Rodrigo Fernández Ordóñez

-III-

Las primeras acciones

La primera noticia que destaca del New York Times (NYT) sobre el inicio de acciones en el Caribe es publicada el 3 de marzo de 1940, reportando el hundimiento de un barco noruego torpedeado por un submarino alemán. En la misma nota se relata la persecución de tres buques mercantes alemanes en aguas de las Indias Occidentales, que partiendo de Aruba trataron de romper el bloqueo inglés. El primero, el Troja, fue hundido por un submarino holandés cerca de su puerto de salida, y sus tripulantes fueron rescatados por una nave de guerra británica.
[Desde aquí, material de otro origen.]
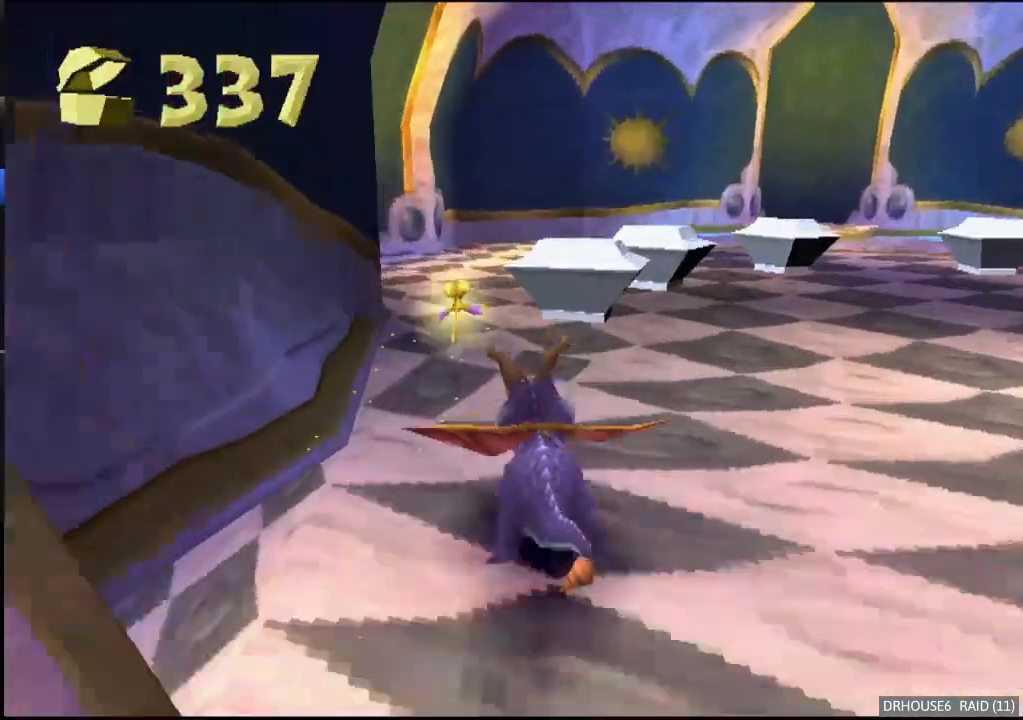
{"buttons": ["X"], "left_stick": "right", "events": [[17, "left_stick", "right"]]}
Los otros dos, el Heidelberg y el Antilla, fueron interceptados cerca de la isla de Curazao y remolcados a Trinidad.

. Barco petrolero aliado se hunde luego de un exitoso ataque por parte de un U-Boot alemán, octubre de 1942.

Barco petrolero aliado se hunde luego de un exitoso ataque por parte de un U-Boot alemán, octubre de 1942.

En Guatemala mientras tanto, pese a la inicial oposición del presidente Jorge Ubico, en enero de 1940, se instalaron dos bases aéreas en territorio nacional; una en la costa del Pacífico y otra en el aeropuerto La Aurora, que al parecer eran parte de una estructura de “apoyo” o “emergencia” en la que funcionaban como principales bases las de Guantánamo, Gonaïves, Vieques y Balboa, en la Zona del Canal. Aunque la información es escasa y dispersa, se puede reconstruir en líneas generales que se establecieron en el país dos flotillas aéreas de la Marina de Estados Unidos, para asistir a naves de superficie y submarinas en sus patrullas en la costa pacífica del istmo. Una flotilla de bombarderos y otra de aviones de caza, estarían listas para proteger el Canal de Panamá y para reforzar militarmente a Guatemala, que contaba con una gran colonia alemana. La presencia de soldados y aviadores norteamericanos también implicó nuevo material bélico para el ejército de Guatemala, como los 12 tanques Sherman asignados a la Guardia de Honor y una batería de cañones Howitzer, asignada a Matamoros.

El año de 1940 resultó uno de los peores años para la historia británica, pues estuvo completamente sola frente a la amenaza nazi que parecía imparable. Con Francia derrotada, durante los días del 26 de mayo al 4 de junio se dieron los dramáticos hechos de la evacuación de Dunkerque, que pese a resultar exitosa por la casi total recuperación de la Fuerza Expedicionaria Británica (FEB) y otras tropas aliadas, Churchill, el primer ministro británico durante su discurso al pueblo británico pidió no dejarse llevar por el optimismo, “pues las guerras no se ganan con evacuaciones.” Pese al duro recordatorio, el líder británico tuvo un mensaje con un tono más seguro en su discurso ante el Parlamento, pronunciado meses después, el 20 de agosto de 1940: “…Hago un repaso de todos estos hechos pues la gente tiene el derecho a saber que tenemos bases sólidas para el optimismo que sentimos, y que tenemos una buena razón para saber que somos capaces, como lo he repetido incluso en las horas más oscuras dos meses atrás, de continuar la guerra, solos si es necesario, y si es necesario, por años…”.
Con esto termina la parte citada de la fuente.